Tell It Like It Is April 17, 2013

Filed under: communications,transparency — fundtimes @ 4:59 pm

Everyone loves a good story. Whether absorbed through the eyes or ears, we relish the details surrounding another’s circumstance (fictional or otherwise). Bad intentions aside, I believe that such stories work to eliminate the xenophobia we may have towards our neighbors. This is certainly good news for the nonprofit sector.

As you know, the charitable sector relies heavily on the generosity of individual donors, foundations and corporate programs for funding. But this generosity is predicated on the belief that a nonprofit is capable of improving the lives of our nation’s most vulnerable populations. Thus, the narrative surrounding your nonprofit’s impact has to be airtight when it comes to securing support from the philanthropic community.

Simon Sinek, renowned thought leader and author of the best-selling book “Start With Why: How Great Leaders Inspire Everyone to Take Action”, recently shared this interesting tidbit:

“Stories are attempts to share our values and beliefs. Story telling is only worthwhile when it tells what we stand for, not what we do.”

So what does your nonprofit stand for? This question is typically answered by directing folks to your mission statement. But mission statements rarely get at the real-life examples of how a nonprofit impacts lives. This is when mastering the art of story telling becomes keenly useful in both cultivating and retaining donors.  Below are a few tips to help improve your communications:

  • Assess Impact – Throughout the years, I’ve noticed that folks only consider the impact of their work when it’s time to write the dreaded grant report. By then, there’s a mad scramble to get testimonials from the people you’ve served and your own memory of how effective that workshop was is more than hazy. To avoid this, get in the habit of interviewing your constituents immediately after an event.
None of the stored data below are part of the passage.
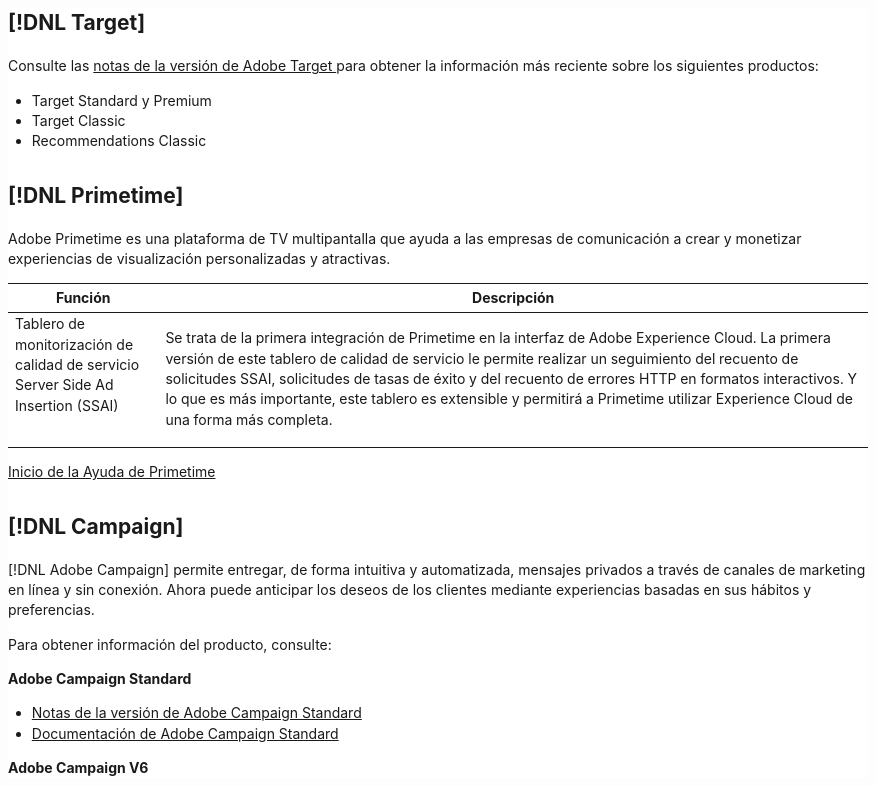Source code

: ## [!DNL Target]

Consulte las [notas de la versión de Adobe Target ](https://marketing.adobe.com/resources/help/es_ES/target/rn/) para obtener la información más reciente sobre los siguientes productos:

* Target Standard y Premium
* Target Classic
* Recommendations Classic

## [!DNL Primetime]

Adobe Primetime es una plataforma de TV multipantalla que ayuda a las empresas de comunicación a crear y monetizar experiencias de visualización personalizadas y atractivas.

<table id="table_C6AADED0926246FAA06AFA5DE1974671"> 
 <thead> 
  <tr> 
   <th colname="col1" class="entry"> Función </th> 
   <th colname="col2" class="entry"> Descripción </th> 
  </tr> 
 </thead>
 <tbody> 
  <tr> 
   <td colname="col1"> Tablero de monitorización de calidad de servicio Server Side Ad Insertion (SSAI) </td> 
   <td colname="col2"> 
    <!--<p>Run through May</p>--> <p> Se trata de la primera integración de Primetime en la interfaz de Adobe Experience Cloud. La primera versión de este tablero de calidad de servicio le permite realizar un seguimiento del recuento de solicitudes SSAI, solicitudes de tasas de éxito y del recuento de errores HTTP en formatos interactivos. Y lo que es más importante, este tablero es extensible y permitirá a Primetime utilizar Experience Cloud de una forma más completa. </p> </td> 
  </tr> 
 </tbody> 
</table>

[Inicio de la Ayuda de Primetime](https://helpx.adobe.com/es/support/primetime.html)

## [!DNL Campaign]

[!DNL  Adobe Campaign] permite entregar, de forma intuitiva y automatizada, mensajes privados a través de canales de marketing en línea y sin conexión. Ahora puede anticipar los deseos de los clientes mediante experiencias basadas en sus hábitos y preferencias.

Para obtener información del producto, consulte:

**Adobe Campaign Standard**

* [Notas de la versión de Adobe Campaign Standard ](https://docs.campaign.adobe.com/doc/standard/en/RN.html)
* [Documentación de Adobe Campaign Standard ](https://docs.campaign.adobe.com/doc/standard/en/home.html)

**Adobe Campaign V6**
Ask a few of your clients to provide testimonials of how your program has helped them.  It is tempting to relay how great your nonprofit is when reporting to the larger community, but nothing seals this viewpoint better than hearing directly from those you serve.
  • Create Your Propaganda – Once you have enough data on how awesome your nonprofit is, consider how you might frame this information for mass consumption. Creating a one-page fact sheet of community issues and how your nonprofit is working to change them is a great way to start. Want to appeal to those who lean towards visuals? Consider creating a infographic detailing the impact of your organization or producing a short video of your staff at work. Whatever you decide, be sure that your audience has multiple ways to learn about what you do. If you’re not sure where to start, just ask me. I’m here to help.
  • Sell Your Story – Now that your story is coming together, how do you make sure the rest of the world knows how great your nonprofit is? Consider adding any material to your website and driving attention to it through your Twitter and Facebook accounts. If you feel awkward that you haven’t reached out to your email list since the last giving appeal, then now is the time to show them what you’ve been up to. And don’t let this be all about you. Invite the larger community to give you feedback on ways your organization could be of greater service.

What are some other ways you share what your nonprofit stands for?